Berita Terkini, Eksklusif di Channel WhatsApp Inilahkoran.id
INILAHKORAN - Sebuah video yang memperlihatkan kemegahan Patung Rajawali di depan Kantor Desa Cipaat, Kecamatan Bongas, Kabupaten Sukabumi, menjadi perbincangan hangat di media sosial.
Banyak warganet terpukau dengan bentuk dan ukuran patung tersebut, bahkan membandingkannya dengan patung Penyu di Palabuhanratu yang sempat menuai kritik karena memakan anggaran hingga Rp15 miliar.
Patung Rajawali ini menarik perhatian netizen lantaran desainnya yang dinilai megah dan kokoh. Tak sedikit yang penasaran soal biaya pembuatannya.
Menanggapi hal ini, Kepala Desa (Kuwu) Cipaat, Kusnadi, mengungkapkan bahwa dana yang digunakan hanya sekitar Rp180 juta.
“Biayanya sekitar Rp180 juta, itu sudah termasuk pagar dan pohon bonsai,” jelas Kusnadi kepada wartawan.
Ia menambahkan, ide pembuatan patung ini berasal dari karakteristik wilayah Kecamatan Bongas yang dikenal dengan sebutan “depok” atau tempat tinggal burung rajawali.
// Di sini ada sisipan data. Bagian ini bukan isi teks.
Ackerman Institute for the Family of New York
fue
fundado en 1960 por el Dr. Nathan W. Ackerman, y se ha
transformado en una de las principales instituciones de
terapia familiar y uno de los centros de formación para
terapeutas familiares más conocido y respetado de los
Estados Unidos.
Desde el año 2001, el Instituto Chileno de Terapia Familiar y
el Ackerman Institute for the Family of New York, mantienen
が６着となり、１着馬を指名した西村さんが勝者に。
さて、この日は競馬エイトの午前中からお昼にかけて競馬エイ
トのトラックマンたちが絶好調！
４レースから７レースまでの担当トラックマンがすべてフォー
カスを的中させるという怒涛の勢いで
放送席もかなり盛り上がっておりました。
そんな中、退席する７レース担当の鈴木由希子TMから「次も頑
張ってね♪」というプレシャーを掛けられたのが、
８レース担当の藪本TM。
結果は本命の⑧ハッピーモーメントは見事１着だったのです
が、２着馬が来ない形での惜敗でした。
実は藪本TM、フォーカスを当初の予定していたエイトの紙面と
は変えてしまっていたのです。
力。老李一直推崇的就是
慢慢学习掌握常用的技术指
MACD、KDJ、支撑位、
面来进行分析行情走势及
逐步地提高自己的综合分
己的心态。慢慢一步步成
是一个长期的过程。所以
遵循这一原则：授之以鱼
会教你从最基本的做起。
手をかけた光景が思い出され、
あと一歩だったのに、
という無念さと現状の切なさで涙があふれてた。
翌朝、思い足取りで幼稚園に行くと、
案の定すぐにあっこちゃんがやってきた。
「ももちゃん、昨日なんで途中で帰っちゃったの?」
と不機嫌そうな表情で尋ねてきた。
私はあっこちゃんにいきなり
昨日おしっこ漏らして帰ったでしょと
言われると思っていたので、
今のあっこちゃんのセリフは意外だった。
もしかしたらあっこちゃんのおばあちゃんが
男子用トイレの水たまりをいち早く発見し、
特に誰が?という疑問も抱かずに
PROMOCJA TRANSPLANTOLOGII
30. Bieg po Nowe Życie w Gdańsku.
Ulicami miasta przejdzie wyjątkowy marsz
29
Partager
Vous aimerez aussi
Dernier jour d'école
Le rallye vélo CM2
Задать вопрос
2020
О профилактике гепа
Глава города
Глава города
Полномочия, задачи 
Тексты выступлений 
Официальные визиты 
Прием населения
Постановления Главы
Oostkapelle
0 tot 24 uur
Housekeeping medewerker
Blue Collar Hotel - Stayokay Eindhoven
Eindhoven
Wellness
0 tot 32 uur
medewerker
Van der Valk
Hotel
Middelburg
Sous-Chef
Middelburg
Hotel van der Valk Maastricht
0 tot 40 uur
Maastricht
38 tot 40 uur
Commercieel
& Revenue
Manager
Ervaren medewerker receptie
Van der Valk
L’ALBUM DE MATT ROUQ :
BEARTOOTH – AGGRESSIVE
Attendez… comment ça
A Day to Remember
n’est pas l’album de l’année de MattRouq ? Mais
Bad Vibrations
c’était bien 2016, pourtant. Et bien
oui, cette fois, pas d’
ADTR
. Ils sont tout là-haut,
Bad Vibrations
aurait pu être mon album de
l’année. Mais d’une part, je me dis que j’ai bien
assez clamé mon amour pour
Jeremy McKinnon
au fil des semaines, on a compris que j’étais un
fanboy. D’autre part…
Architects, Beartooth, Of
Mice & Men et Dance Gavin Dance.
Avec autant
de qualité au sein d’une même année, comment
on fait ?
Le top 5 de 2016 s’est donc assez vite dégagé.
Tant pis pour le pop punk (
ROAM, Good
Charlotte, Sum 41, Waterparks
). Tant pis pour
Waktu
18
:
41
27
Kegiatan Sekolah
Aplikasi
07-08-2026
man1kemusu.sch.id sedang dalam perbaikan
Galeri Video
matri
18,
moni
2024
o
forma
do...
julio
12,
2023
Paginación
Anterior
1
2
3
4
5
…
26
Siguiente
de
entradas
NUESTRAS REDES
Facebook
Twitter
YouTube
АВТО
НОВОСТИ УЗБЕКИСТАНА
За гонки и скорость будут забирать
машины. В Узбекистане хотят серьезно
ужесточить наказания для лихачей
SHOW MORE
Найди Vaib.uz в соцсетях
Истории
Patung tersebut memiliki tinggi mencapai 9 meter dari dasar galian, dengan bentang sayap mencapai 10 meter. Beratnya pun tak main-main, lebih dari 20 ton, dan bahkan bisa dinaiki oleh pengunjung.
Patung Rajawali ini dibangun dalam waktu sekitar tiga bulan dan dikerjakan oleh warga lokal, Supadi, yang juga merupakan Kepala Madrasah Ibtidaiyah di Desa Cipaat.
Menariknya, pendanaan patung tersebut tidak sepenuhnya berasal dari dana desa. Kusnadi menyebutkan bahwa pembiayaan berasal dari anggaran Pendapatan Asli Desa (PADes) serta dana pribadi miliknya.